似た様な場面はあっても全く同じって事は2度と起こらない。
そんな中でゴルフや野球の様に一回一回止まってやるスポーツじゃあるまいし、パターンの練習を多く取り入れるのは、ナンセンスじゃない?
第一、ゲーム形式じゃなきゃ面白くないよね。
面白くなきゃやりたくないし。
こんな事もあった。
ブラジルで講習会があった時、他にも何人か日本から受講しに来ていた監督さん達がいた。
その中にある有名高校の監督さんが「ペネ」という元セレソンで、その当時パレストラというサンパウロ州2部のチームの監督に「フェイントはどの様に教えたらいいか?」なんて質問して、
「フェイントなんてものを教えようなんて発想がよく理解出来ない」
「そんなものを教えようとする考えを変えなさい。そんな事を言ってるからダメなんだ!」
なんて怒られていた。
あと怖いのはさっき話したけど、南米選手は嫌な練習は手を抜くの。
言い方を変えれば一人一人が判断できる、
「この位やっておきゃいいべ」ってな感じで、ずるいけどね。
でも、日本の子ども達はコーチに言われたら全て信じちゃう。
コーチが怖いってのもあるけどね。
だから真夏のゲーーム前のアップでガンガン走っても誰も「ヤダヨ、コーチ。

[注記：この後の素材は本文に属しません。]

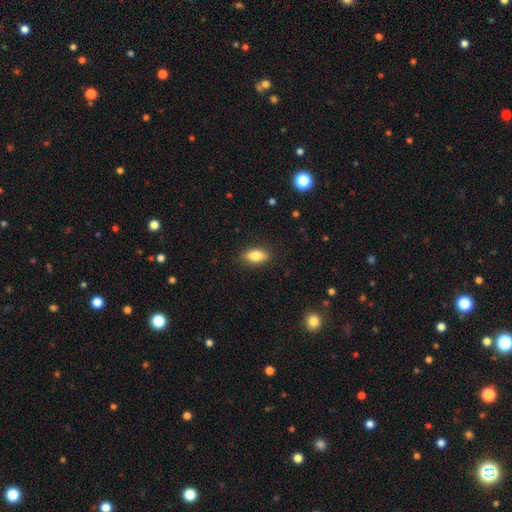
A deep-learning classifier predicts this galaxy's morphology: Smooth or featured?
  - smooth: 84% *
  - featured or disk: 9%
  - star or artifact: 7%
How rounded?
  - in between: 87% *
  - cigar-shaped: 8%
  - round: 5%
Merging?
  - none: 87% *
  - minor disturbance: 9%
  - major disturbance: 2%
  - merger: 1%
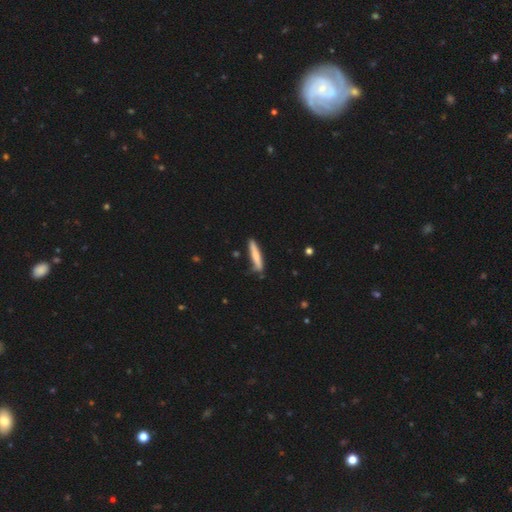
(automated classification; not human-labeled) A smooth galaxy with no disk features (70%) that is cigar-shaped (91%). Merging: none (75%).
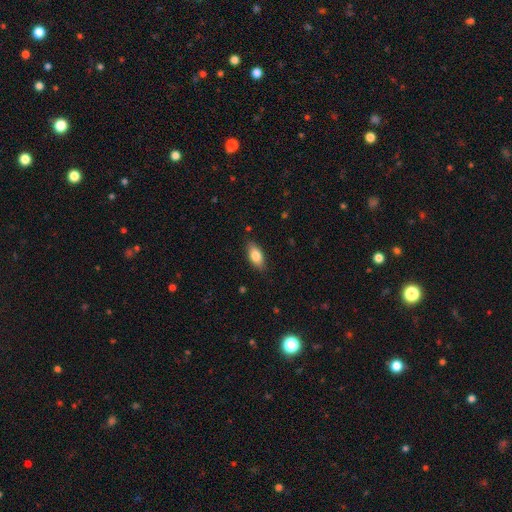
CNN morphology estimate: This is clearly a smooth galaxy (80%). How rounded: clearly in between (87%). Merging: clearly none (85%).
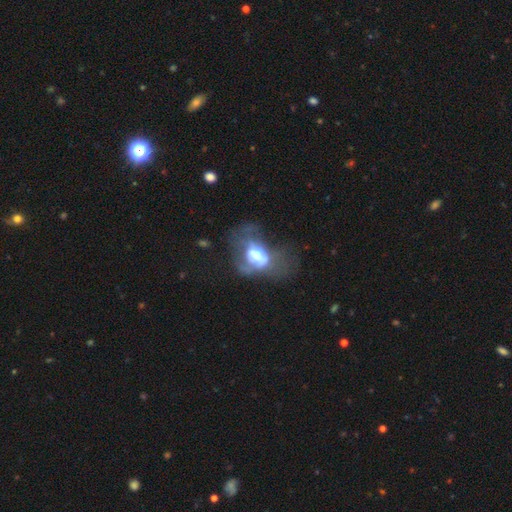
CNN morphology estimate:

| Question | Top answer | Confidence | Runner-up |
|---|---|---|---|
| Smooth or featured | featured or disk | 49% | smooth (39%) |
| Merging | major disturbance | 51% | none (23%) |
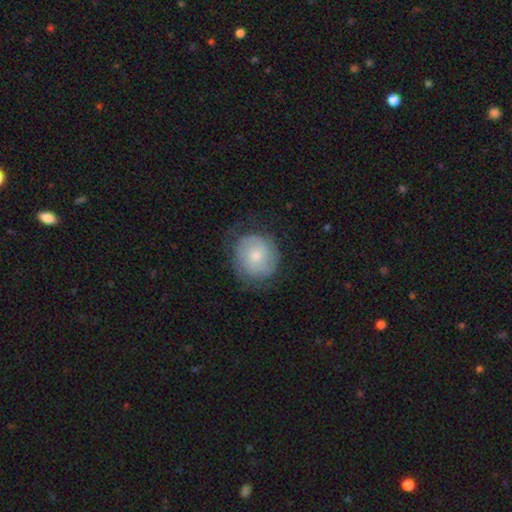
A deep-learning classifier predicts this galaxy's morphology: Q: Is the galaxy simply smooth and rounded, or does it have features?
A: smooth — 47%.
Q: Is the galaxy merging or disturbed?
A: none — 67%.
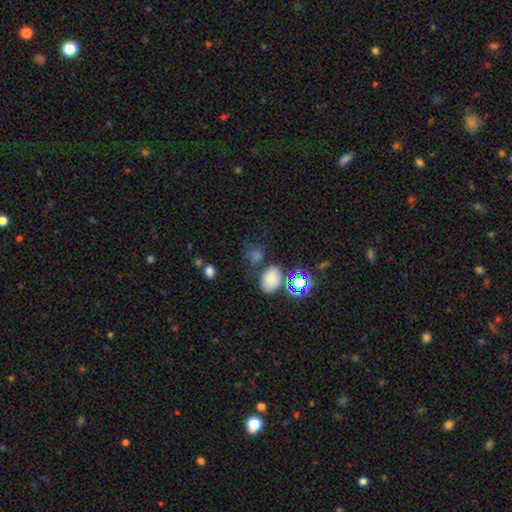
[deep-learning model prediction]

これじゃアップじゃなくて、ギブアップだよー」
(おやじギャグです)なんて誰も言わず、黙々と走ってんの。
ゲームの前に死んじゃうよ。
もう体は十分温まってるつーのにね。
僕達南米人と日本人のメンタルは違うけど、サッカーが好きだって事には変わりないし、練習もパターン練習じゃなく、流れのある練習の方が楽しいに決まっている。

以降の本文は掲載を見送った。